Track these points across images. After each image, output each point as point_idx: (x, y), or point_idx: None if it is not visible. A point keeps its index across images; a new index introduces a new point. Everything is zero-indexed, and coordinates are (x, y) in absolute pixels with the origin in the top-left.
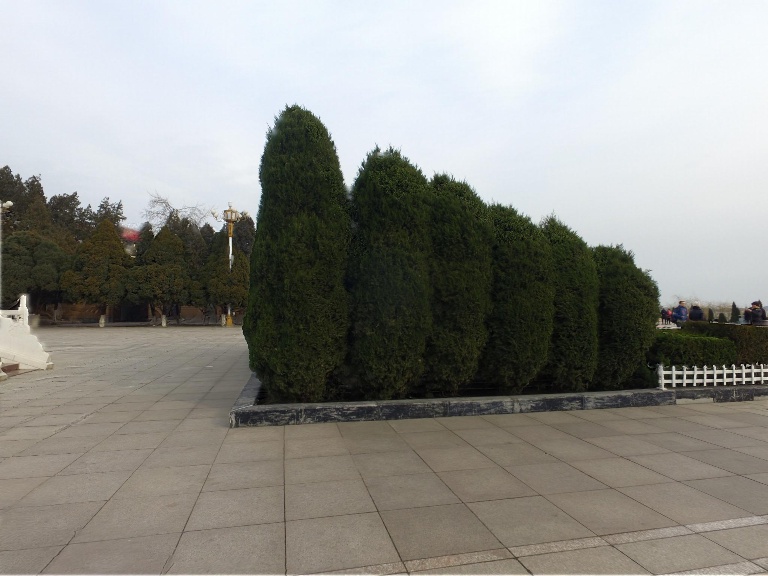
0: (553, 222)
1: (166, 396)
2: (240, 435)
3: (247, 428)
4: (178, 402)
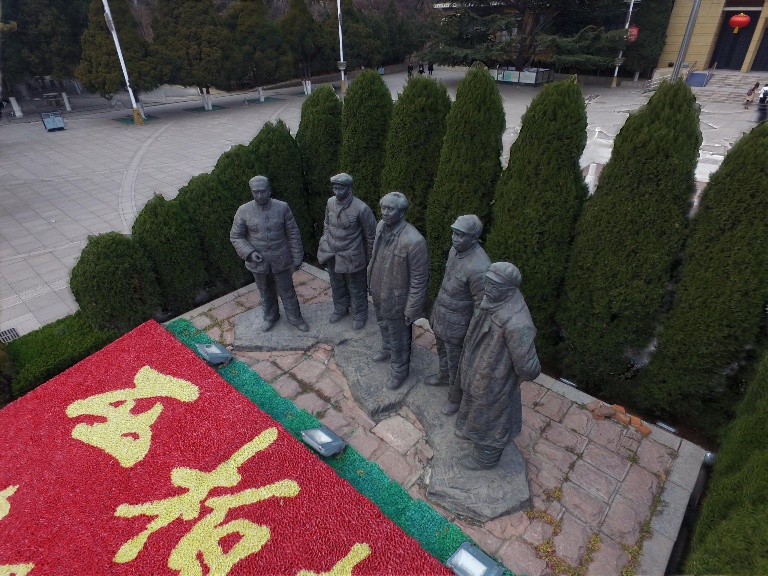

= = = =

Task brief:
Copy the listing above line for line, with no changes, and leave the pictures out of your copy.

Task solution:
Track these points across images. After each image, output each point as point_idx: (x, y), or point_idx: None if it is not visible. A point keeps its index across images; a new index introduces a new point. Everything is zero-indexed, and coordinates are (x, y) in absolute pixels with the origin in the top-left.
0: (553, 222)
1: (166, 396)
2: (240, 435)
3: (247, 428)
4: (178, 402)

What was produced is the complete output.